Jika bicara dari sisi yang lain, yakni calon penyuntik modal, bahkan calon pembeli situsweb rintisan, maka mereka paham apa artinya “engagement”. Visitors atau pengunjung saja tidak cukup. Apakah mereka loyal atau tidak, terikat atau tidak, terlibat atau tidak, itu menjadi pertimbangan yang jauh lebih penting. Apa gunanya situsweb yang pembacanya besar tapi hanya berperilaku “datang dan pergi sesuka hati”, tak punya ikatan emosional, dan pembacanya merasa tak perlu terlibat dalam bentuk apapun.
Itulah rahasia kenapa banyak orang yang merasa sudah bikin situsweb rintisan dengan pengunjung yang banyak, rangking yang tinggi, tapi tidak ada pihak yang mau memasang iklan, tak ada orang yang tertarik menyuntikkan modal lebih besar lagi, dan tak ada yang menawar untuk membeli. Sementara yang rangkingnya di bawah, justru ditawar sampai miliaran rupiah.
Mereka, para penaruh iklan, pemodal, dan pembeli situsweb, adalah orang yang terlatih serta punya piranti untuk mengukur “engagement”. Lalu pertanyaan selanjutnya: bagaimanakah kita mengukur hal tersebut?
Kalau di Mojok, kami mengukurnya dengan beberapa hal: Pertama, dengan terus mengamati orang yang langsung mengunjungi situsweb tanpa lewat media sosial. Mereka masuk ke sana karena segera ingin tahu, di pagi ini, tulisan apa yang akan lolos dari meja redaktur, temanya apa, menarik untuk dibagikan atau tidak. Di Mojok persentasenya cukup tinggi: berkisar 38 persen dari seluruh pembaca harian Mojok.
Kedua, kesukarelaan mereka untuk membagikan, baik lewat media sosial, maupun berbagai grup aplikasi, misalnya Whats App. Ketiga, mereka rela berkomentar. Jangan sepelekan intensitas komentar pembaca. Sebab hal itu menunjukkan keterikatan mereka. Keempat, kesediaan mereka hadir di acara-acara “darat” yang kami adakan.
Kita masih bisa menambah semua daftar itu. Banyak sekali, sampai misalnya dengan senang menunggu dan membeli merchandise yang diproduksi.

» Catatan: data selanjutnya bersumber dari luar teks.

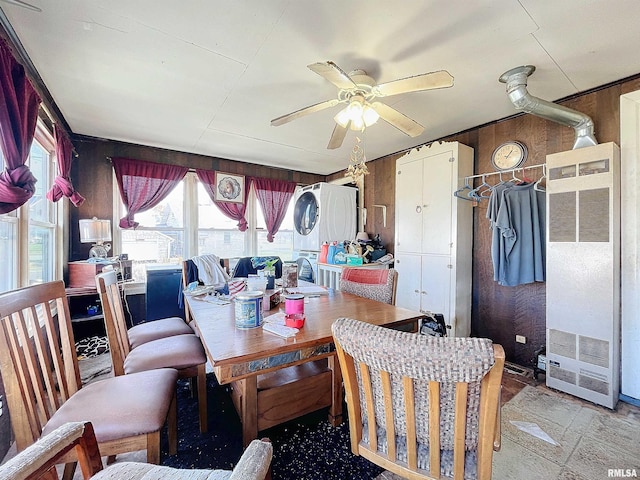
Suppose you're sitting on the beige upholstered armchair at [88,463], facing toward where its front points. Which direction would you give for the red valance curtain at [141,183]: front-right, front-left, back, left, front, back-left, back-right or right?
front-left

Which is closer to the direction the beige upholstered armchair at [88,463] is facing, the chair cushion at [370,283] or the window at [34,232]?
the chair cushion

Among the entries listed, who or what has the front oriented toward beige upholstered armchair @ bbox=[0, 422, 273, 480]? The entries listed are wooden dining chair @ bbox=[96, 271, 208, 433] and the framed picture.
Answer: the framed picture

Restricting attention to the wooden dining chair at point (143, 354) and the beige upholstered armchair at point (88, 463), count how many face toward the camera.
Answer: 0

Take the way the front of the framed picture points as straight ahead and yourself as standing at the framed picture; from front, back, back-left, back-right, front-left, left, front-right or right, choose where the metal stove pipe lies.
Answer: front-left

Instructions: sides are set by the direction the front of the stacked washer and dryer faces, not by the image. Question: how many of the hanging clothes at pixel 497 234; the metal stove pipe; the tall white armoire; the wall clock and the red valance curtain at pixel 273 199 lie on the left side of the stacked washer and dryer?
4

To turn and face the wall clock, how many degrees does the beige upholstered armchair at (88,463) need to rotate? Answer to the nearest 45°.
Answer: approximately 45° to its right

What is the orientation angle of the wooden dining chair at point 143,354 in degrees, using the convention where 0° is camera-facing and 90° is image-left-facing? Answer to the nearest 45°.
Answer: approximately 270°

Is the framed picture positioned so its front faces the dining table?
yes

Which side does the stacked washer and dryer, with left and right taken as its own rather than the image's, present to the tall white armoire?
left

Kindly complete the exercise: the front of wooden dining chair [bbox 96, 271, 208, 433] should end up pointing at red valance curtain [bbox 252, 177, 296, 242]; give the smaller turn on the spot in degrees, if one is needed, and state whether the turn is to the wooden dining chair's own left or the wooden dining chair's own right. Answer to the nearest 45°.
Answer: approximately 45° to the wooden dining chair's own left

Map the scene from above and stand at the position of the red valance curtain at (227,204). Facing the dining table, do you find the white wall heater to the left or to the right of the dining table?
left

Saya biasanya menambahkan satu lagi: haters. Para pembenci inilah yang punya kontribusi besar untuk membicarakan dan menyebarkan media kita. Tapi bukan berarti orang yang mendapatkan informasi itu, mengikuti Si Penyebar Kebencian. Bisa jadi, dan sering sekali terjadi: mereka malah mencintainya. Maka sungguh sial para pembenci ini. Mereka sudah mengiklankan kita di mana-mana, sementara yang “menerima iklan” itu tak ikut membenci tapi malah mencintai.

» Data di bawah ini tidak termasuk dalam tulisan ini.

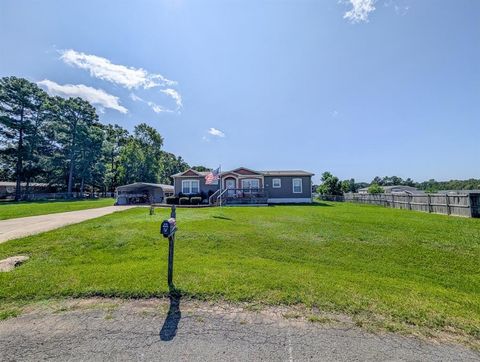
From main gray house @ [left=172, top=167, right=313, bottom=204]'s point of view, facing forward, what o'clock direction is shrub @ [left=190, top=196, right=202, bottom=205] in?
The shrub is roughly at 2 o'clock from the main gray house.

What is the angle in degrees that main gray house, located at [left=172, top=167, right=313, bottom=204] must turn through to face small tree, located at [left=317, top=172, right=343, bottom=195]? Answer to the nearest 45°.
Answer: approximately 135° to its left

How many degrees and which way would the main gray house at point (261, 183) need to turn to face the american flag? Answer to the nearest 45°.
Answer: approximately 45° to its right

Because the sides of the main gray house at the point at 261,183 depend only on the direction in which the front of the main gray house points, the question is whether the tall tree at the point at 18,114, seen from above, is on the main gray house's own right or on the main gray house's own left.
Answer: on the main gray house's own right

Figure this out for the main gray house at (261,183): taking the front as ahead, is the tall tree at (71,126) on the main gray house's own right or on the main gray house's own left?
on the main gray house's own right

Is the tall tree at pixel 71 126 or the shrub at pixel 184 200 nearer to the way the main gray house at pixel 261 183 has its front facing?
the shrub

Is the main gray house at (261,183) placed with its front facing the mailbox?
yes

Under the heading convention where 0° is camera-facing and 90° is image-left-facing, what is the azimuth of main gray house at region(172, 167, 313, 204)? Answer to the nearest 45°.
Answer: approximately 0°

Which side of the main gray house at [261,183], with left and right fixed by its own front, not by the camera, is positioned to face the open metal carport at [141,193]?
right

Maka saya selalu mewanti-wanti Kru Mojok supaya jangan terlalu mengambil hati dengan respons para haters. Justru harus disyukuri. Kecuali kalau sudah memfitnah. Kalau fitnah, sudah harus dijawab. Kalau haters cuma bilang, “tulisannya jelek, penulisnya bodoh, pemakan bangkai”, atau yang lebih kejam dan keras lagi, sebaiknya dibiarkan saja. Tapi kalau misalnya dibilang: penulisnya harus perokok; sebetulnya punya salah satu direksi bank; dibiayai oleh pabrik rokok; dibiayai oleh orangnya Jokowi, dll… Ya yang seperti ini harus dijawab.
Tapi menjawab hal seperti itu pun tidak kemudian terbebani dengan para penuduh harus mengerti jawaban kita. Tugas kita hanya menjawab. Itu pun jika kita mau. Kalau tidak ya tak mengapa.
Dan yang paling penting, jangan sampai urusan-urusan berbau fitnah dan tuduhan, mengganggu kerja kita. Orang yang tak melakukan sesuatu saja bisa difitnah. Apalagi yang melakukan. Jangan sampai menghentikan proses kita untuk terus “mengikat” pembaca dengan media kita.
Nah, dengan logika haters yang sesungguhnya ikut mempopulerkan apa yang mereka benci, maka dalam dunia yang serba dipercakapkan ini, jika kita tidak suka pada sesuatu, salah satu kiatnya adalah justru dengan tidak membicarakannya.